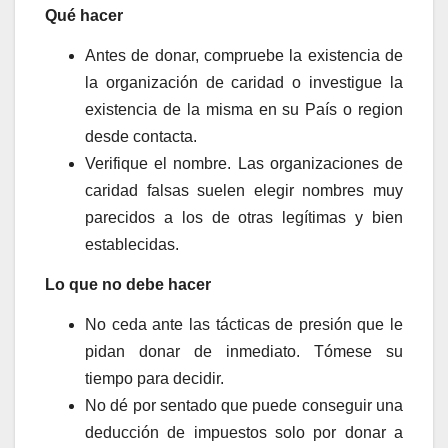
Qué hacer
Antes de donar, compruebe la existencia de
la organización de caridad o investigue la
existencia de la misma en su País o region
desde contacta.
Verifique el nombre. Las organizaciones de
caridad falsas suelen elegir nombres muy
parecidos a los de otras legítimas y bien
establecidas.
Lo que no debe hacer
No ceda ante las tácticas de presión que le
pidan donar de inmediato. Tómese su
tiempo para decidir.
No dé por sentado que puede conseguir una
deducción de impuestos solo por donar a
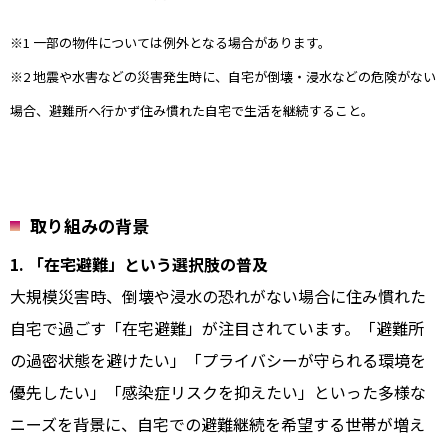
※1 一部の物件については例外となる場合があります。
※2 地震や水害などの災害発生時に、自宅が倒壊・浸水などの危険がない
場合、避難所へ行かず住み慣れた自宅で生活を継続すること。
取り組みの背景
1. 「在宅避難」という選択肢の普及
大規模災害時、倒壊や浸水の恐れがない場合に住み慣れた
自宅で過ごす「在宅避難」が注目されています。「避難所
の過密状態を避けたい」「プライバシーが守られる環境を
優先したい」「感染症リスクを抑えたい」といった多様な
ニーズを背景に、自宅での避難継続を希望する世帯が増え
++++++
Your objective - Reproduce the text of all the items above, swapping every occurrence of "caridad" for "beneficencia" and changing nothing else. Omit the pictures from the output.

Output -
Qué hacer
Antes de donar, compruebe la existencia de
la organización de beneficencia o investigue la
existencia de la misma en su País o region
desde contacta.
Verifique el nombre. Las organizaciones de
beneficencia falsas suelen elegir nombres muy
parecidos a los de otras legítimas y bien
establecidas.
Lo que no debe hacer
No ceda ante las tácticas de presión que le
pidan donar de inmediato. Tómese su
tiempo para decidir.
No dé por sentado que puede conseguir una
deducción de impuestos solo por donar a
※1 一部の物件については例外となる場合があります。
※2 地震や水害などの災害発生時に、自宅が倒壊・浸水などの危険がない
場合、避難所へ行かず住み慣れた自宅で生活を継続すること。
取り組みの背景
1. 「在宅避難」という選択肢の普及
大規模災害時、倒壊や浸水の恐れがない場合に住み慣れた
自宅で過ごす「在宅避難」が注目されています。「避難所
の過密状態を避けたい」「プライバシーが守られる環境を
優先したい」「感染症リスクを抑えたい」といった多様な
ニーズを背景に、自宅での避難継続を希望する世帯が増え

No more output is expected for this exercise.